Page extract:

# G0602 Spindle Bore Diameter - Again



## jbrown97019 (Feb 28, 2020)

Hi All,

First post here.  I'm looking at purchasing my first lathe (I do have access to an old Clausing 100 mk3a in the farm shop that has some issues with the clutch and would need some attention, but I'm mostly interested at this point in the G0602 or it's buddies in that size range.  My question is this:

Several older posts list the spindle bore diameter of the G0602 as 1" nominal and several folks have measured it a few hundredths over.  The current grizzly listing for this lathe lists the spindle bore as 25mm.  Does anyone know if they've changed the part and it's a legit 25mm and a 1.0" round bar would not fit through, or if it's the same spindle as always and they've changed the nomenclature for some reason.  Thanks in advance!

-Jeff


----------



## fitterman1 (Feb 28, 2020)

Hi jb, my 0602 has a 26mm bore in the spindle, and I can easily fit a 1" shaft in there.


----------



## ddillman (Feb 28, 2020)

I would suggest calling Grizzly tech. support


----------



## RJSakowski (Feb 28, 2020)

1.047 is a pass through, 1.057 isn't.


----------



## RJSakowski (Feb 28, 2020)

1.054" is a pass through and 1.056" is no pass.


----------



## fitterman1 (Feb 28, 2020)

Thats pretty close to 26.8mm.
I think the keyword was nominal.
Having a bore greater than a standard size barstock would be a given


----------



## jbrown97019 (Mar 1, 2020)

Thanks to all for the answers!


----------



## jbrown97019 (Mar 5, 2020)

jbrown97019 said:


> Thanks to all for the answers!


Once again, thanks for the help.  To close the loop on this, it ended up not mattering, as I found a G0750g with a decent amount of tooling locally for 2700, which is the neighborhood I'd have been in after equipping a g0602 with tooling and maybe variable speed.  I feel pretty good about it.


----------

Assignment a: In the forum thread about the G0602 spindle bore, rewrite the passage between "## jbrown97019 (Feb" and "Thanks in advance!", inclusive, swapping "lathe" for "machine".

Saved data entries
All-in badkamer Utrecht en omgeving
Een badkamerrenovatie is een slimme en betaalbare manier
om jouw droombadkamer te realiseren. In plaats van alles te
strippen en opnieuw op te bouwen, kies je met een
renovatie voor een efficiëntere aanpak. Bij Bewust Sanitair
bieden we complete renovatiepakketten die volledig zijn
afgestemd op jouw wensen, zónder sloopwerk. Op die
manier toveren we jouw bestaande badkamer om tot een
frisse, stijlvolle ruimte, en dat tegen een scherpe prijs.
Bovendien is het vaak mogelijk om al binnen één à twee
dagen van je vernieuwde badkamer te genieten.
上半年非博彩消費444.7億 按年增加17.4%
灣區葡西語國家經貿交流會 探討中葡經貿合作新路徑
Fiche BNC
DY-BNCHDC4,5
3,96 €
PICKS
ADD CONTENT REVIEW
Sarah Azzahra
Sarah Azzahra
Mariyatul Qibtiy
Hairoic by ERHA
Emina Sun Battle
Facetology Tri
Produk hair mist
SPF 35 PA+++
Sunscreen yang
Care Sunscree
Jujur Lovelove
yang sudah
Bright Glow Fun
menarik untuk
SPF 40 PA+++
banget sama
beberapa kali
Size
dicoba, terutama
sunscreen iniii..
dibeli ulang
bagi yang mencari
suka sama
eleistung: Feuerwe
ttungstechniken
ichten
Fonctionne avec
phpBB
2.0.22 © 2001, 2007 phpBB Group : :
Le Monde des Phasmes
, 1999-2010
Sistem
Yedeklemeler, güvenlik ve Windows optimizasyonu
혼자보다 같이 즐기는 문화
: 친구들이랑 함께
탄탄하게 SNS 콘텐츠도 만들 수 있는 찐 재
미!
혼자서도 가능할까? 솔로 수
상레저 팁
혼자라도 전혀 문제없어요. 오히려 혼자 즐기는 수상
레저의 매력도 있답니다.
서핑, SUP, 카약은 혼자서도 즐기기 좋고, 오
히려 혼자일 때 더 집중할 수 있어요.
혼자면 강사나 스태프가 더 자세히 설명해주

Assignment b: Write out the rows from the first line of the saved data entries through the line holding "strippen en opnieuw", inclusive, and nothing more.

Result a:
## jbrown97019 (Feb 28, 2020)

Hi All,

First post here.  I'm looking at purchasing my first machine (I do have access to an old Clausing 100 mk3a in the farm shop that has some issues with the clutch and would need some attention, but I'm mostly interested at this point in the G0602 or it's buddies in that size range.  My question is this:

Several older posts list the spindle bore diameter of the G0602 as 1" nominal and several folks have measured it a few hundredths over.  The current grizzly listing for this machine lists the spindle bore as 25mm.  Does anyone know if they've changed the part and it's a legit 25mm and a 1.0" round bar would not fit through, or if it's the same spindle as always and they've changed the nomenclature for some reason.  Thanks in advance!

Result b:
All-in badkamer Utrecht en omgeving
Een badkamerrenovatie is een slimme en betaalbare manier
om jouw droombadkamer te realiseren. In plaats van alles te
strippen en opnieuw op te bouwen, kies je met een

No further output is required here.